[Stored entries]

◇ ◇ ◇ ◇ ◇ ◇ ◇

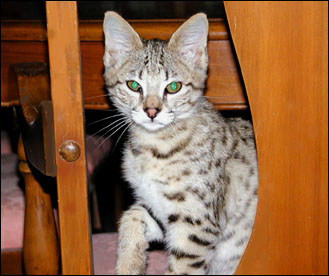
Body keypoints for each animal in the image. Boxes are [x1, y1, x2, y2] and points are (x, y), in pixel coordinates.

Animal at [102, 11, 256, 276]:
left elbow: (182, 269)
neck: (155, 148)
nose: (151, 111)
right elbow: (131, 215)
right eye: (134, 85)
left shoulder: (196, 224)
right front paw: (129, 264)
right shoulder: (158, 208)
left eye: (174, 87)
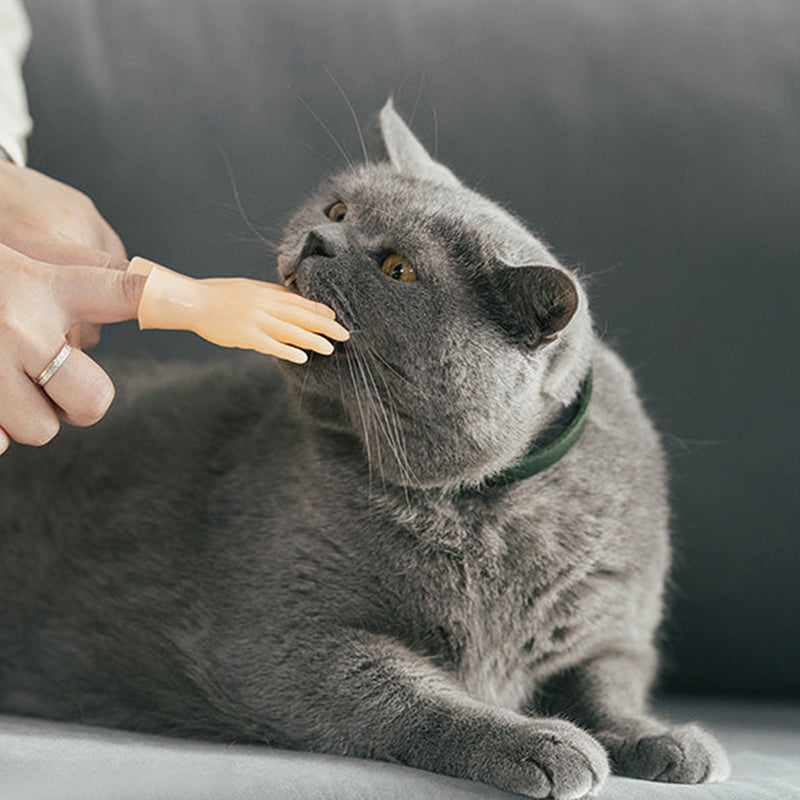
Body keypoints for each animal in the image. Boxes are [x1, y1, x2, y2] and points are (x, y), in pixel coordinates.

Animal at [0, 101, 732, 800]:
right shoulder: (282, 639)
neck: (482, 502)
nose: (321, 239)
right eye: (338, 210)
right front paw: (537, 742)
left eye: (397, 268)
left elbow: (608, 686)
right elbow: (412, 694)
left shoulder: (610, 628)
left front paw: (666, 739)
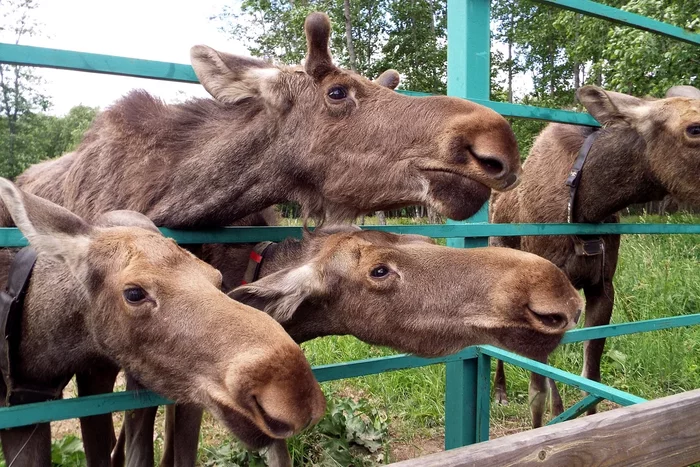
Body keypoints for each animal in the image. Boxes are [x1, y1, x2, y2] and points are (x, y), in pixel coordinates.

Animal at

◇ ◇ ◇ ◇ ◇ ◇ ◇

WORK ORDER - Images stay out, but the rest of the records must be retyped exactly.

RESPONSE TO THE TASK -
Body keypoints for each animal in the image. Boxes are [x1, y1, x2, y2] and points are (x, y), in pixel coordinates.

Animal at [102, 11, 256, 276]:
left elbow: (182, 269)
neck: (155, 148)
nose: (151, 111)
right elbow: (131, 215)
right eye: (134, 85)
left shoulder: (196, 224)
right front paw: (129, 264)
right shoulder: (158, 208)
left eye: (174, 87)
Body keypoints for each animal in the image. Boxes are [x1, y1, x2, y2] and points are (x, y), in pixel coordinates.

Animal at [0, 101, 732, 800]:
right shoulder: (282, 639)
neck: (482, 502)
nose: (321, 239)
right eye: (338, 210)
right front paw: (537, 742)
left eye: (397, 268)
left elbow: (608, 686)
right elbow: (412, 694)
left shoulder: (610, 628)
left front paw: (666, 739)
Body keypoints for each animal in the image. Boxes are [x1, y1, x2, y2] and points are (x, y), in pixel coordinates.

Animal at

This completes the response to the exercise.